Govt to consider merging inadequate drinking water suppliers
By Paul McBeth
Dec. 6 (BusinessDesk) - The government will consider merging council-run drinking water suppliers among the raft of
recommendations to deal with New Zealand's inadequate drinking water system.
Attorney-General David Parker today released the second stage of the government's inquiry into Havelock North Drinking
Water, outlining 51 recommendations including legislation rewrites and tougher regulation to deal with a failure to
provide safe drinking water to all of the country's population. The inquiry panel chaired by retired appeal court judge
Lyn Stevens found in their follow-up report that the contamination of Havelock North's water supply wasn't confined to
that region, with water suppliers across the country sharing those problems and many not meeting minimum compliance
levels.
"These findings point to a widespread systemic failure among water suppliers to meet the high standards required for the
supply of safe drinking water to the public," the report said. "The industry has demonstrated that it is not capable of
itself improving when the standards are not met."

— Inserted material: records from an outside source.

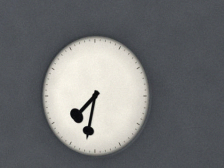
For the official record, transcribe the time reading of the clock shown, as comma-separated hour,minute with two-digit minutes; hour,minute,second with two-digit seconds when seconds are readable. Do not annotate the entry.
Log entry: 7,32
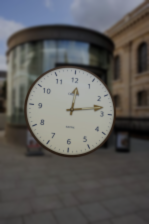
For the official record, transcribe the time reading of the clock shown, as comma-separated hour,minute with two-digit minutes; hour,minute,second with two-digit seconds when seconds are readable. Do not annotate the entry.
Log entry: 12,13
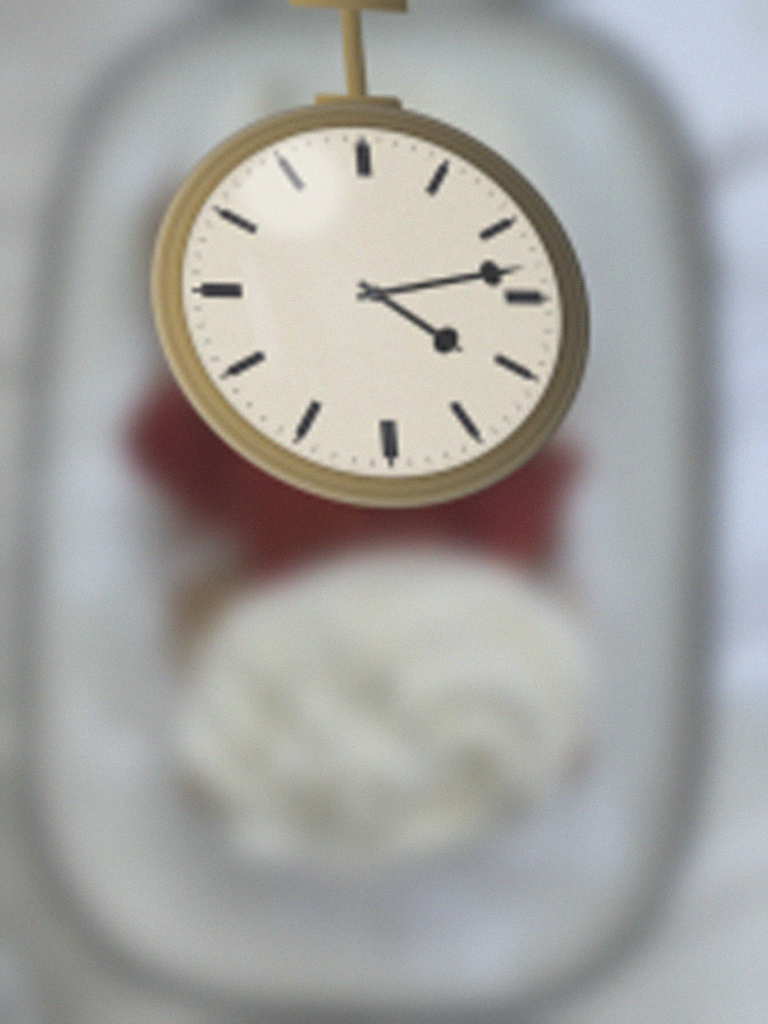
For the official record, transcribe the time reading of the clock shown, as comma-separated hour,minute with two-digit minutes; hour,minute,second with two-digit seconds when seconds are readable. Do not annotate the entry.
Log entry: 4,13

The investigation was triggered by the outbreak of a gastro illness, laying low more than 2,000 people in the Hawke's
Bay town in 2016 when the local supply, sourced from shallow bores extracting groundwater, was contaminated.

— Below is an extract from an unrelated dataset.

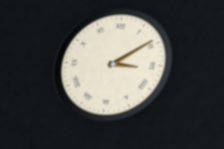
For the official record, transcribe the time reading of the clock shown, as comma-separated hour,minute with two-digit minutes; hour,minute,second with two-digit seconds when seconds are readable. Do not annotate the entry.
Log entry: 3,09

The panel, rounded out by NZQA chief executive Karen Poutasi and Wellington engineer Anthony Wilson, said the government
should make "a decisive and definitive assessment of whether to mandate, or persuade, suppliers to establish aggregated
dedicated water suppliers", which could provide greater economies of scale "to improve compliance, competence and
accountability," in their report.
Other recommendations include universal treatment of water, setting up a new independent drinking water regulator,
strengthening legislation, and imposing a licensing system.

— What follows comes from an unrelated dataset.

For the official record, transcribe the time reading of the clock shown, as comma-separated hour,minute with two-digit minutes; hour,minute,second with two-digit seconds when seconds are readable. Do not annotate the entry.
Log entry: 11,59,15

Health Minister David Clark is seeking urgent advice to put to Cabinet before Christmas, while Parker, who is also
Environment Minister, is seeking advice on the recommendations and regulations.
Water quality has been a vexed issue for political parties, with the previous administration attempting to find
consensus through the Land and Water Forum, while the ruling Labour Party was forced to drop its planned tax for
commercial water use by coalition partner NZ First, although they do plan to impose a levy on drinking water exports.
The report estimates more than 759,000 people were exposed to potentially unsafe water in 2015/16 and between 18,000 and
100,000 people probably got sick. That's thought to cost the country $12.5 million-to-$23.7 million a year, excluding
extra costs of an outbreak or the intangible cost of pain, suffering and death, the report said.
Parker said the government has written to mayors and district health boards around the country to check the water
they're supplying their residents is meeting current standards.